Am J Obstet Gynecol. 1994 Aug;171(2):485-91. doi: 10.1016/0002-9378(94)90287-9.
Prior studies have demonstrated that cocaine binds to human placental microvillous membrane vesicles at a single high-affinity site and that both 10 and 500 nmol/L cocaine inhibit sodium-dependent alanine uptake. The purpose of this study was to characterize cocaine binding to human placental basal plasma membrane and to determine the effects of cocaine on basal vesicle uptake of alanine and leucine.

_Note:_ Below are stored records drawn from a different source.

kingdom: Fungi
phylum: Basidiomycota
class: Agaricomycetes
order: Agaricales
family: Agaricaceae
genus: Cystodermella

Basal vesicles were isolated from the placentas of uncomplicated human pregnancies with no history of cocaine use. The binding of tritiated cocaine to basal vesicle membrane and the uptakes of tritiated cocaine, alanine, and leucine were determined with filtration assays. Alanine and leucine uptakes were measured in the presence and absence of sodium and 10 and 500 nmol/L cocaine. Cocaine binding was characterized with Scatchard analyses, and uptakes were compared by means of Student t tests.
Tritiated cocaine bound to basal membrane at two separate high-affinity sites. Sodium-dependent alanine uptake was significantly inhibited only by 500 nmol/L cocaine. Sodium-independent amino acid uptake was unaffected by cocaine.
Cocaine may interfere with fetal growth by impairing the activity of sodium-dependent amino acid transporters in both the microvillous and basal membrane. These membranes may be differentially sensitive to the effects of cocaine on such transporters.
先前的研究表明,可卡因在人胎盘微绒毛膜囊泡上的单一高亲和力位点结合,且10和500 nmol/L的可卡因均可抑制钠依赖性丙氨酸摄取。本研究的目的是描述可卡因与人胎盘基底质膜的结合情况,并确定可卡因对基底囊泡摄取丙氨酸和亮氨酸的影响。
从无可卡因使用史的正常妊娠孕妇的胎盘中分离出基底囊泡。用过滤分析法测定氚标记可卡因与基底囊泡膜的结合以及氚标记可卡因、丙氨酸和亮氨酸的摄取。在有钠和无钠以及存在10和500 nmol/L可卡因的情况下测量丙氨酸和亮氨酸的摄取。用Scatchard分析对可卡因结合进行表征,并通过学生t检验比较摄取情况。
氚标记可卡因在两个不同的高亲和力位点与基底膜结合。仅500 nmol/L的可卡因显著抑制钠依赖性丙氨酸摄取。非钠依赖性氨基酸摄取不受可卡因影响。
可卡因可能通过损害微绒毛膜和基底膜中钠依赖性氨基酸转运体的活性来干扰胎儿生长。这些膜对可卡因对此类转运体的影响可能具有不同的敏感性。